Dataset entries
┄┄┄┄┄┄┄┄┄┄
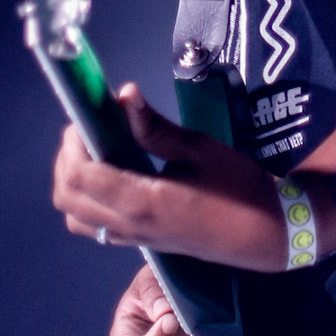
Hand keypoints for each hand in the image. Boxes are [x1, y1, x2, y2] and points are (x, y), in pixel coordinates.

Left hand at [51, 84, 286, 269]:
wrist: (268, 234)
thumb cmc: (239, 188)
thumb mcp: (199, 149)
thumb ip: (155, 127)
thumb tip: (123, 93)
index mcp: (141, 203)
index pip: (79, 176)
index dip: (72, 143)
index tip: (88, 115)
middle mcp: (129, 226)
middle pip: (67, 199)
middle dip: (67, 159)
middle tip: (90, 129)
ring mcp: (134, 239)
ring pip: (77, 217)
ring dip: (75, 182)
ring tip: (99, 149)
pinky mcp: (143, 242)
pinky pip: (97, 226)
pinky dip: (90, 198)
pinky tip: (115, 171)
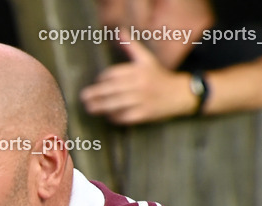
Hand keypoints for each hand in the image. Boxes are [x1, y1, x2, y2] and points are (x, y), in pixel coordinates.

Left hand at [80, 37, 197, 123]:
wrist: (179, 94)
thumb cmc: (158, 76)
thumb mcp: (146, 59)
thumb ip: (131, 46)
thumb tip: (120, 31)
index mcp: (138, 71)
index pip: (114, 74)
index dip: (102, 78)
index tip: (97, 82)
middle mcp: (139, 85)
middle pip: (112, 90)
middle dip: (96, 94)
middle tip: (83, 97)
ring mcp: (142, 100)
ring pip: (117, 104)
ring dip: (101, 107)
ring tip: (89, 108)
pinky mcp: (144, 114)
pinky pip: (125, 116)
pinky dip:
┄┄┄┄┄┄┄┄┄┄
§ **What to do**
Lines before the one containing "index dip: (102, 78)" are to be left out; that line and every line after it through the end of the data should be copied exactly.

§ **Response**
index dip: (102, 78)
index tip: (97, 82)
middle mcp: (139, 85)
middle pip: (112, 90)
middle dip: (96, 94)
middle tip: (83, 97)
ring mcp: (142, 100)
ring pip: (117, 104)
ring dip: (101, 107)
ring tip: (89, 108)
pinky mcp: (144, 114)
pinky pip: (125, 116)
pinky dip:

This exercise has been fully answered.